_AIM_
Update the data from the line that has "collector number: 2371" through the line that has "collectors: W. L. Necker", changing "catalogue" to "catalog" and leaving everything else as it is.
==============================
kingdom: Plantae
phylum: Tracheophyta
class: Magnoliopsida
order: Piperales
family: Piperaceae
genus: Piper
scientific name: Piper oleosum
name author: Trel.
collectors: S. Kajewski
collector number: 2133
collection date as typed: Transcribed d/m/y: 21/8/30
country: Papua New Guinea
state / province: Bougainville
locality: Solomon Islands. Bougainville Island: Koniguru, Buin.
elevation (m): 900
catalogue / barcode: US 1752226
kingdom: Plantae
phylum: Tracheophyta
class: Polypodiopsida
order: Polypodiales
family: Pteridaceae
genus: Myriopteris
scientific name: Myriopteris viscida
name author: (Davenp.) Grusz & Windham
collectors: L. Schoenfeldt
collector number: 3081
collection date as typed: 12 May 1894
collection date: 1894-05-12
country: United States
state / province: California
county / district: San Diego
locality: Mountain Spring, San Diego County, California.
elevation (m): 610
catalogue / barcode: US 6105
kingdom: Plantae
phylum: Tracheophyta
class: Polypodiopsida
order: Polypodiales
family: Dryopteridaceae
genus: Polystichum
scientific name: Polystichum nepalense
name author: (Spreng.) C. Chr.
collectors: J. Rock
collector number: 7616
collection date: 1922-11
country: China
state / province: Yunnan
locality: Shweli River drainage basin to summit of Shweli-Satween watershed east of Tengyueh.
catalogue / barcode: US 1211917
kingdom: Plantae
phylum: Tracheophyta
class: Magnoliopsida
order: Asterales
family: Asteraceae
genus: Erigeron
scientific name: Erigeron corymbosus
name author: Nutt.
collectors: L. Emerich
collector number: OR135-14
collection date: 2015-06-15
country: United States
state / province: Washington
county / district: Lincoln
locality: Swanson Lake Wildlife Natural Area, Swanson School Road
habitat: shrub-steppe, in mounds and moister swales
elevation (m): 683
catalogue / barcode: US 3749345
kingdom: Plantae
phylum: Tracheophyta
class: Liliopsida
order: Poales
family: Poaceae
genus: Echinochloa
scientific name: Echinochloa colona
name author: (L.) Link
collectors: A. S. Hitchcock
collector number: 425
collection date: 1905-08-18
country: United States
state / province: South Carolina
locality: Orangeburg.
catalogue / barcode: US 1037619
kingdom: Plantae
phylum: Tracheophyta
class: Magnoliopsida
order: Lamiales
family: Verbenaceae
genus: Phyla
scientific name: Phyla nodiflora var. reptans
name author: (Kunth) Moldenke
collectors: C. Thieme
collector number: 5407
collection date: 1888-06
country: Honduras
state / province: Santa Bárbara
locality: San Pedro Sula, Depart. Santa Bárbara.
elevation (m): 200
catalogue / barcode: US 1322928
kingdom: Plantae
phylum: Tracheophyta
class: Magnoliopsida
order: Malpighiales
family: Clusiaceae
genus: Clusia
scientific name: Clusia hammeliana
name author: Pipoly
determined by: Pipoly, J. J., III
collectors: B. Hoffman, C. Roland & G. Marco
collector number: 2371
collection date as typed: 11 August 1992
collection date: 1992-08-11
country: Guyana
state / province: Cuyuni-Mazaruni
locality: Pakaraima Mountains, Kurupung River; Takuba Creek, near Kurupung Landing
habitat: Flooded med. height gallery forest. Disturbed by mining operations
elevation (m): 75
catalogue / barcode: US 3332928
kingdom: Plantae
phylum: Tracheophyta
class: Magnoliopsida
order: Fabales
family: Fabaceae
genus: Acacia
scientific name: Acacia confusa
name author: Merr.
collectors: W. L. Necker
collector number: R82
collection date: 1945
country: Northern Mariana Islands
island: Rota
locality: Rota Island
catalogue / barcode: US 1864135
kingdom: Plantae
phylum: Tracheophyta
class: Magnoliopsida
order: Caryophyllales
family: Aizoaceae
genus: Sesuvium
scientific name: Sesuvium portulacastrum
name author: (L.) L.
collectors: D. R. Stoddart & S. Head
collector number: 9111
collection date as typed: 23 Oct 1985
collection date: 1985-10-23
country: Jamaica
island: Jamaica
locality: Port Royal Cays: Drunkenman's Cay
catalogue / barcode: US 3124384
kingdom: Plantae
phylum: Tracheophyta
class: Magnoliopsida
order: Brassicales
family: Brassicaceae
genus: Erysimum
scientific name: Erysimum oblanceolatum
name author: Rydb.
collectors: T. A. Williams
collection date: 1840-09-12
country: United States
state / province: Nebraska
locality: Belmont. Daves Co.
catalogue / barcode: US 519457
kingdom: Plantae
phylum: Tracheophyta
==============================
_ANSWER TO THIS PROBLEM_
collector number: 2371
collection date as typed: 11 August 1992
collection date: 1992-08-11
country: Guyana
state / province: Cuyuni-Mazaruni
locality: Pakaraima Mountains, Kurupung River; Takuba Creek, near Kurupung Landing
habitat: Flooded med. height gallery forest. Disturbed by mining operations
elevation (m): 75
catalog / barcode: US 3332928
kingdom: Plantae
phylum: Tracheophyta
class: Magnoliopsida
order: Fabales
family: Fabaceae
genus: Acacia
scientific name: Acacia confusa
name author: Merr.
collectors: W. L. Necker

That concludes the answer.